▸ WHAT IS NEEDED
The first line of the entries is where the copy starts and the line with "Geologic storage site characterisation." is where it ends; set down each line exactly, both ends included, and drop pictures.

▸ Stored data entries
+ + + + +

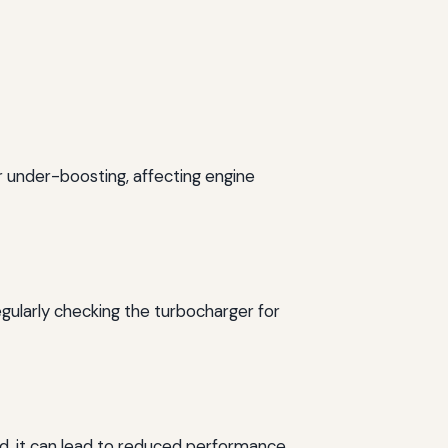
or under-boosting, affecting engine
egularly checking the turbocharger for
d, it can lead to reduced performance.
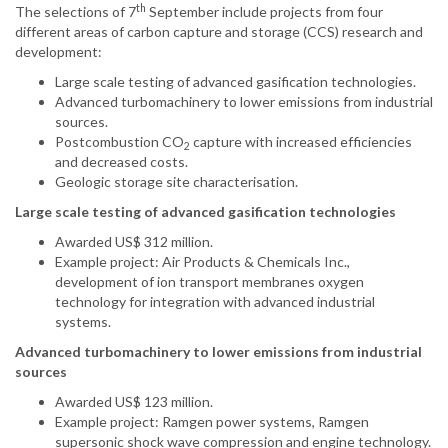
th
The selections of 7
September include projects from four
different areas of carbon capture and storage (CCS) research and
development:
Large scale testing of advanced gasification technologies.
Advanced turbomachinery to lower emissions from industrial
sources.
Postcombustion CO
capture with increased efficiencies
2
and decreased costs.
Geologic storage site characterisation.
Large scale testing of advanced gasification technologies
Awarded US$ 312 million.
Example project: Air Products & Chemicals Inc.,
development of ion transport membranes oxygen
technology for integration with advanced industrial
systems.
Advanced turbomachinery to lower emissions from industrial
sources
Awarded US$ 123 million.
Example project: Ramgen power systems, Ramgen
supersonic shock wave compression and engine technology.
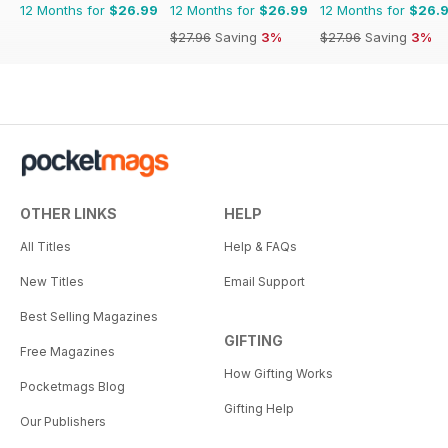
12 Months for
$26.99
12 Months for
$26.99
12 Months for
$26.
$27.96
Saving
3%
$27.96
Saving
3%
OTHER LINKS
HELP
All Titles
Help & FAQs
New Titles
Email Support
Best Selling Magazines
GIFTING
Free Magazines
How Gifting Works
Pocketmags Blog
Gifting Help
Our Publishers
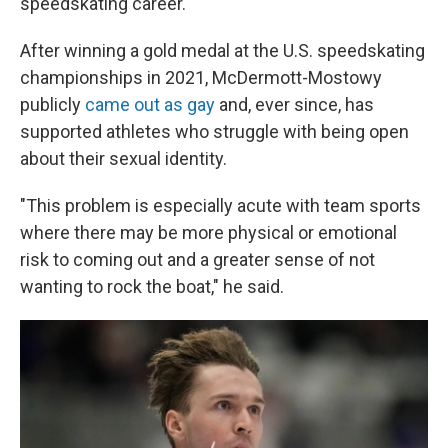
speedskating career.
After winning a gold medal at the U.S. speedskating
championships in 2021, McDermott-Mostowy
publicly
came out as gay
and, ever since, has
supported athletes who struggle with being open
about their sexual identity.
"This problem is especially acute with team sports
where there may be more physical or emotional
risk to coming out and a greater sense of not
wanting to rock the boat," he said.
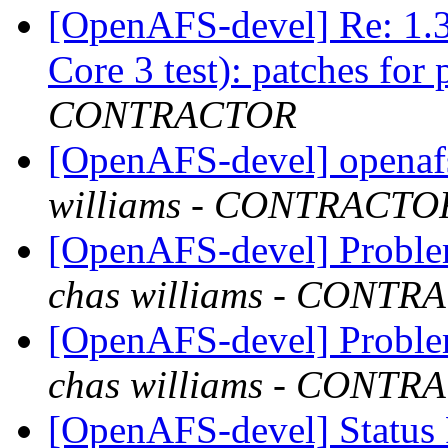
[OpenAFS-devel] Re: 1.3
Core 3 test): patches for 
CONTRACTOR
[OpenAFS-devel] openafs
williams - CONTRACTO
[OpenAFS-devel] Proble
chas williams - CONT
[OpenAFS-devel] Proble
chas williams - CONT
[OpenAFS-devel] Status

+ + + + +

▸ COMPLETED EXERCISE
or under-boosting, affecting engine
egularly checking the turbocharger for
d, it can lead to reduced performance.
th
The selections of 7
September include projects from four
different areas of carbon capture and storage (CCS) research and
development:
Large scale testing of advanced gasification technologies.
Advanced turbomachinery to lower emissions from industrial
sources.
Postcombustion CO
capture with increased efficiencies
2
and decreased costs.
Geologic storage site characterisation.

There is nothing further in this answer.